Because we know how this randomisation is introduced we can reverse engineer the answers we get to remove the errors and get an approximation of the right answer. Here’s how. Suppose one-third of people in London have actually driven under the influence of drugs. So of the one-third who have truthfully answered “yes” to the question, three-quarters of those will answer “yes” using the protocol, that is 1/3 x 3/4 = 1/4. Of the two-thirds who have a truthful answer of “no”, one-quarter of those will report “yes”, that is 2/3 x 1/4 = 1/6. So we expect 1/4 + 1/6 = 5/12 ~ 1/3 of the population to answer “yes”.
So what is the point of doing the survey like this? Simply put it allows the true answer to be hidden behind the protocol. If the data were leaked and an individual from it was identified as being suspected of driving under the influence then they could always argue they were told to say “yes” because of the way the coins fell.
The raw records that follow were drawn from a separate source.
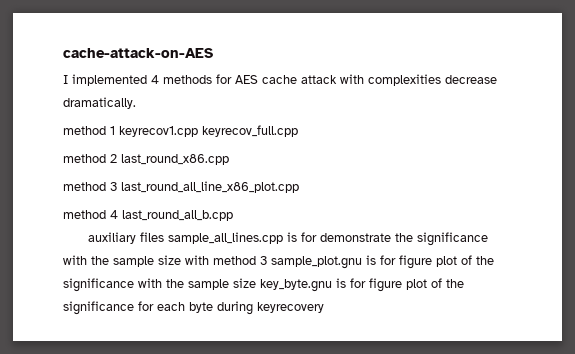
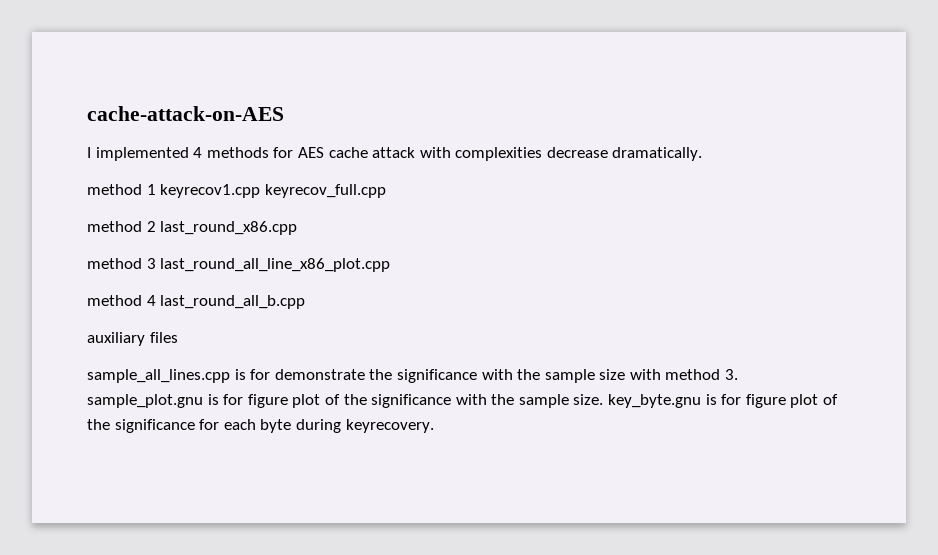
(165, 237) none -> (178, 337) //
[260,256,267,265] 3 -> [725,369,739,380] 3.
[233,278,256,288] size -> [573,394,604,405] size.
[257,302,324,313] keyrecovery -> [345,419,434,433] keyrecovery.

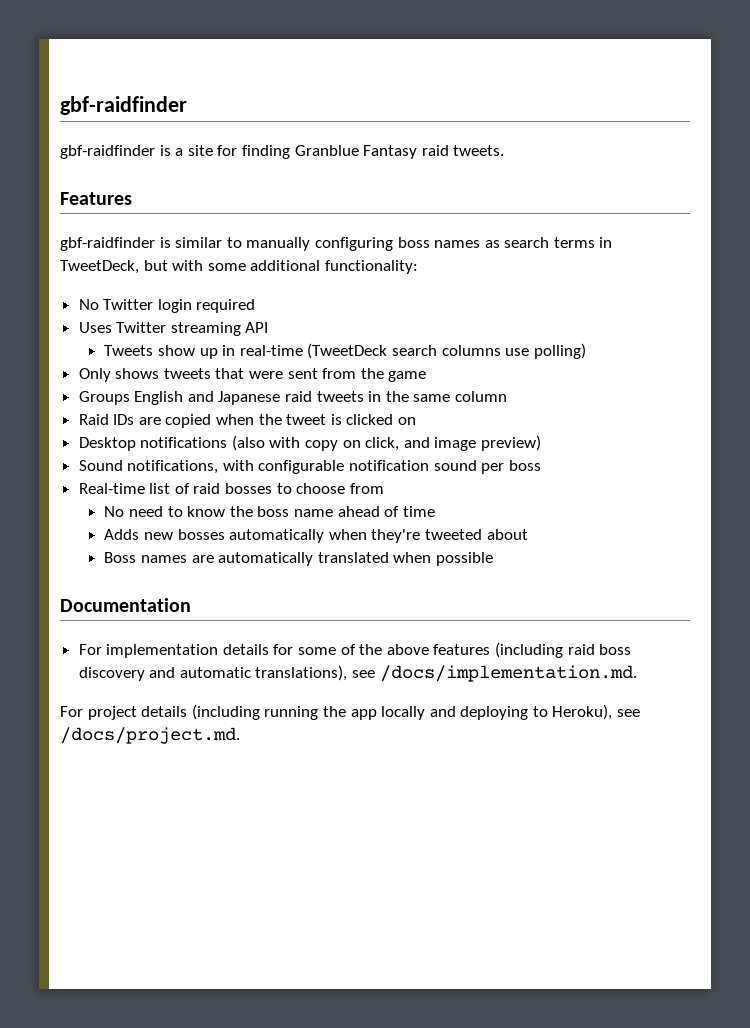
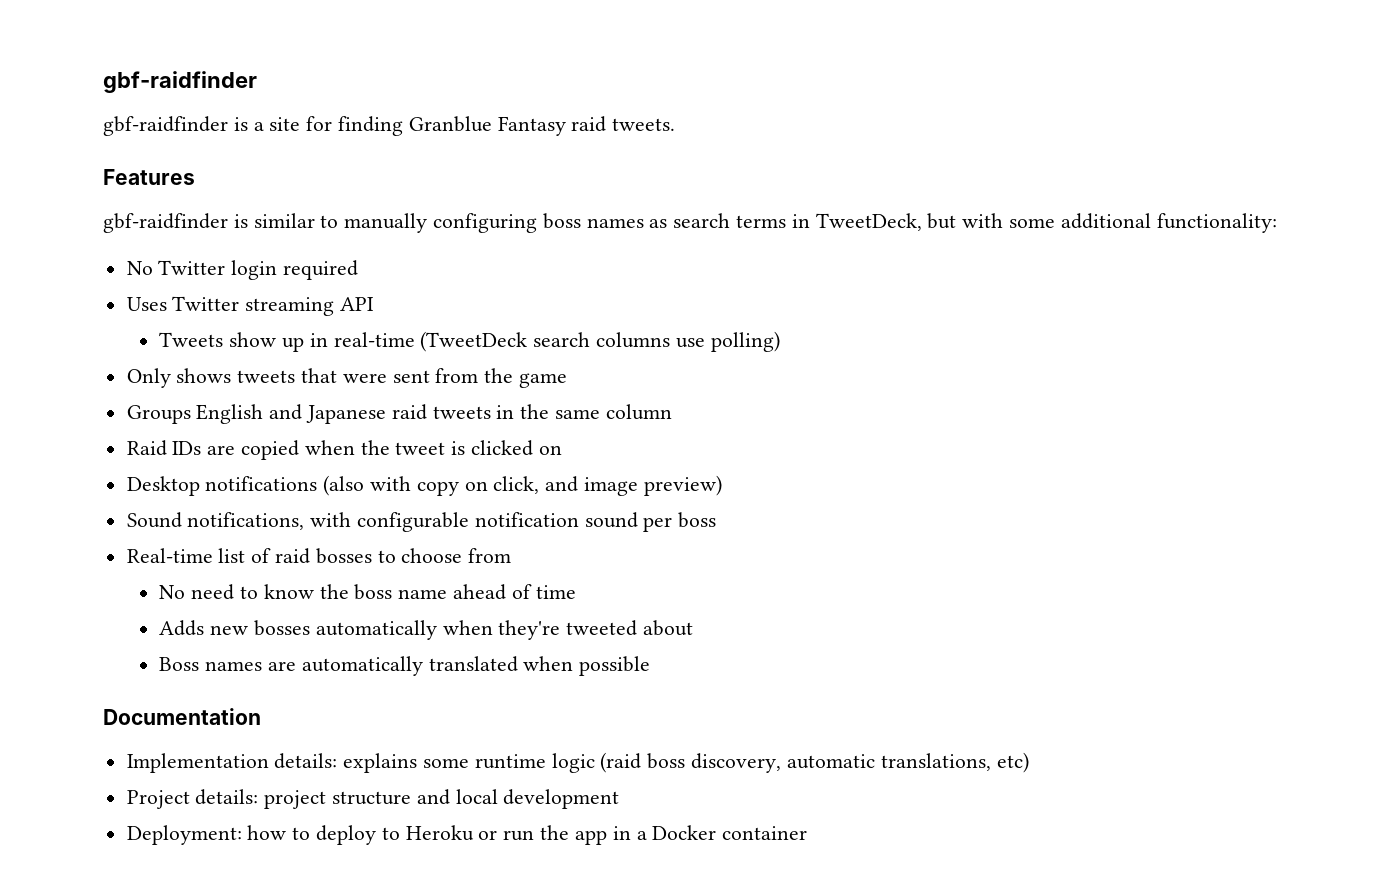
[78,642,632,658] [78,665,637,682] [60,704,641,720] [60,727,240,744] For implementation details for some of the above features (including raid boss discovery and automatic translations), see /docs/implementation.md. // For project details (including running the app locally and deploying to Heroku), see /docs/project.md. -> [126,752,1029,773] [126,789,620,809] [126,825,808,845] Implementation details: explains some runtime logic (raid boss discovery, automatic translations, etc) // Project details: project structure and local development // Deployment: how to deploy to Heroku or run the app in a Docker container

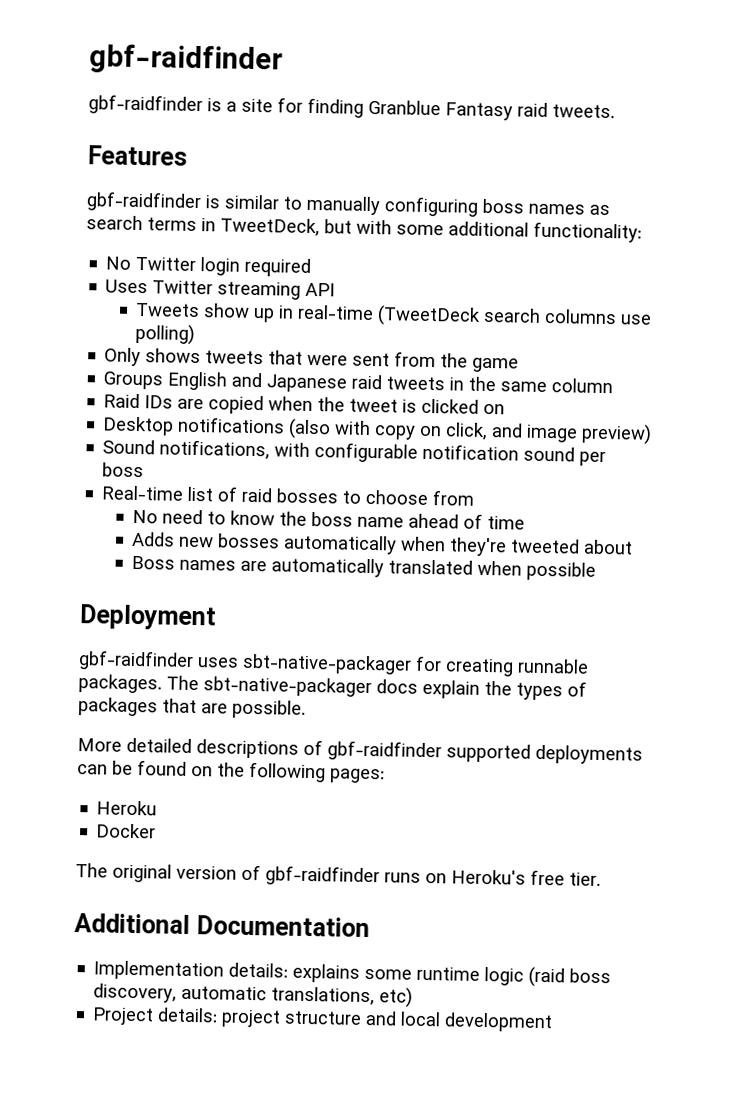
(651, 666) none -> [79,604,216,631] [78,650,589,677] [78,674,587,701] [78,697,306,719] [77,737,643,765] [77,760,385,784] [96,800,158,816] [96,823,157,839] [75,863,601,887] [74,913,190,934] Deployment // gbf-raidfinder uses sbt-native-packager for creating runnable packages. The sbt-native-packager docs explain the types of packages that are possible. // More detailed descriptions of gbf-raidfinder supported deployments can be found on the following pages: // Heroku // Docker // The original version of gbf-raidfinder runs on Heroku's free tier. // Additional
[126,825,808,845] // Deployment: how to deploy to Heroku or run the app in a Docker container -> (554, 1022) none

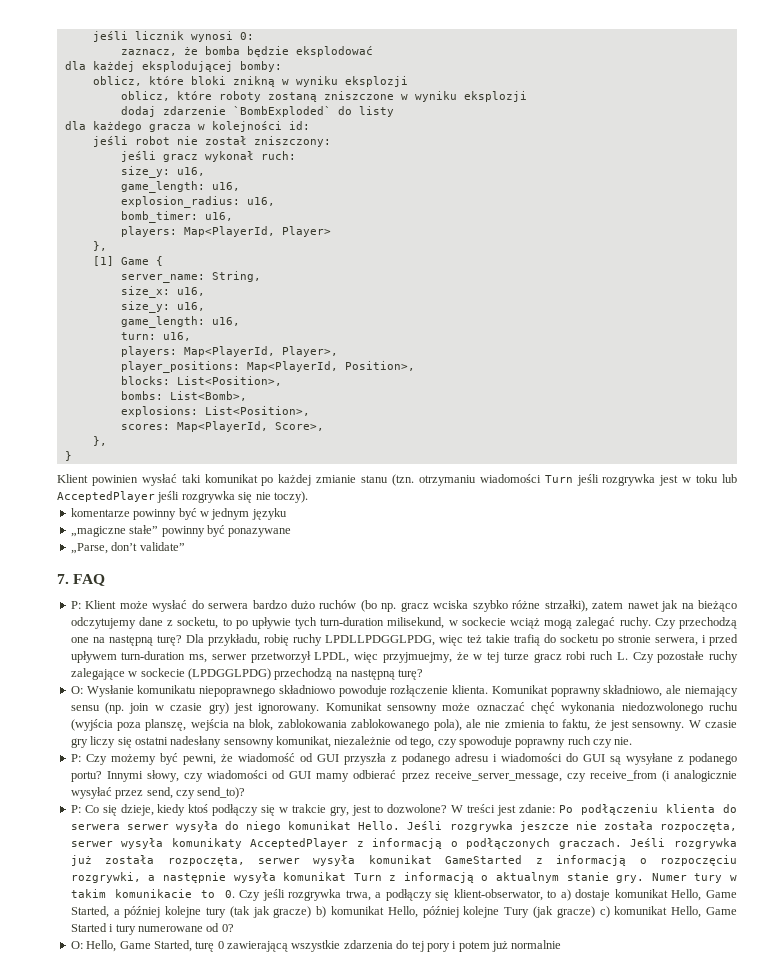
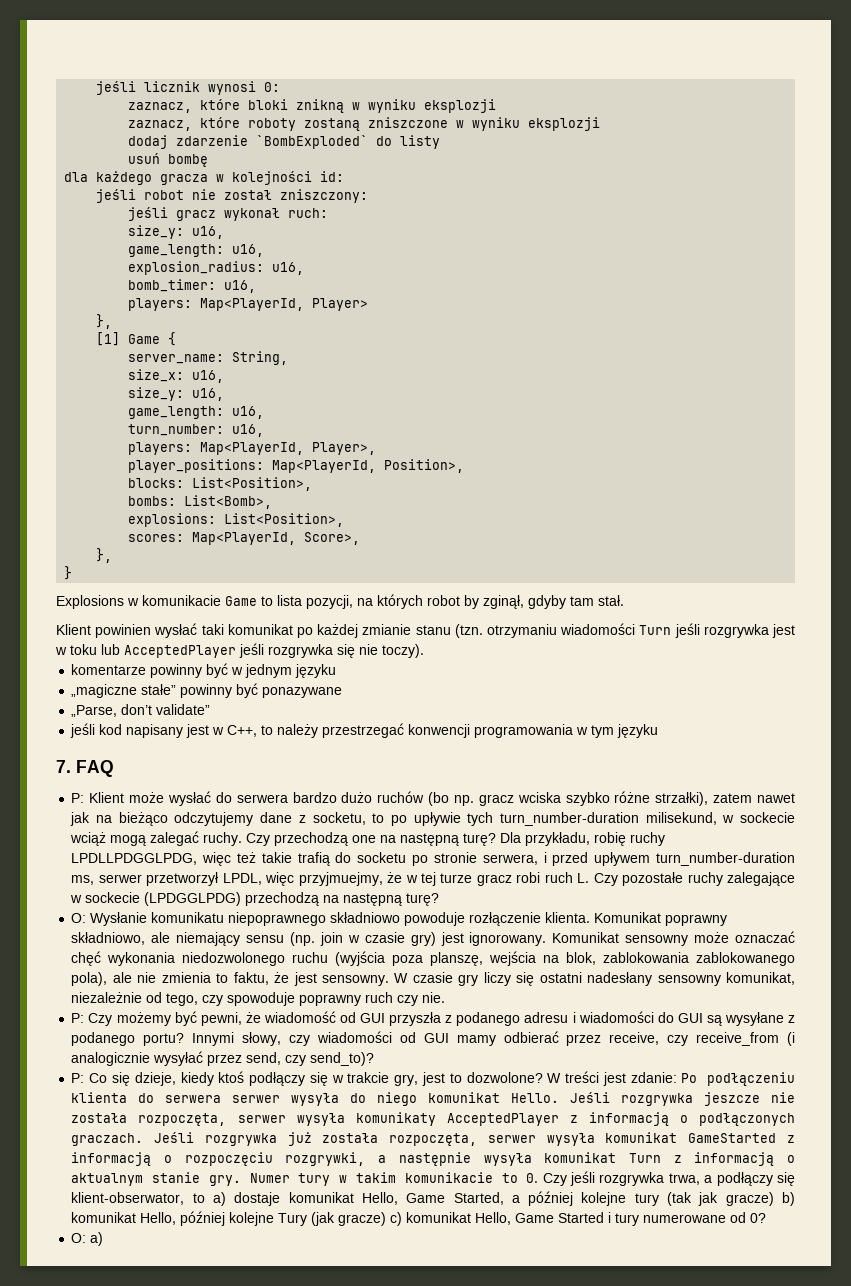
[183,46,373,57] [64,61,282,72] [92,76,142,86] że bomba będzie eksplodować // dla każdej eksplodującej bomby: // oblicz, -> (193, 107) none
[120,91,170,101] oblicz, -> [128,120,193,131] zaznacz,
(394, 111) none -> [128,153,209,167] // usuń bombę
[120,332,156,340] turn: -> [128,424,225,436] turn_number:
(72, 456) none -> [56,594,624,609] // Explosions w komunikacie Game to lista pozycji, na których robot by zginął, gdyby tam stał.
(185, 546) none -> [70,723,659,738] // jeśli kod napisany jest w C++, to należy przestrzegać konwencji programowania w tym języku
[320,617,385,626] turn-duration -> [499,812,639,826] turn_number-duration
[121,651,186,660] turn-duration -> [656,852,795,866] turn_number-duration
[434,771,562,782] receive_server_message, -> [609,1032,660,1045] receive,
[86,940,562,952] Hello, Game Started, turę 0 zawierającą wszystkie zdarzenia do tej pory i potem już normalnie -> [90,1232,104,1246] a)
In the real world a number of companies including the US census, Apple, Google and Privitar Lens use differential privacy to limit the disclosure of private information about individuals whose information is in public databases.
It would be nice to think that the NHS data that is supposedly being used by US drug companies was protected by some form of differential privacy. If it were, and if this could be explained to the public in a reasonable and rational way, then surely we would all benefit both in the knowledge that our data is safe and is maybe even being put to good use in protecting and improving our health. After all, wasn’t this meant to be the true benefit of living in a connected society where information is shared for the betterment of all our lives?
*Based on an example from Kearns and Roth in The Ethical Algorithm.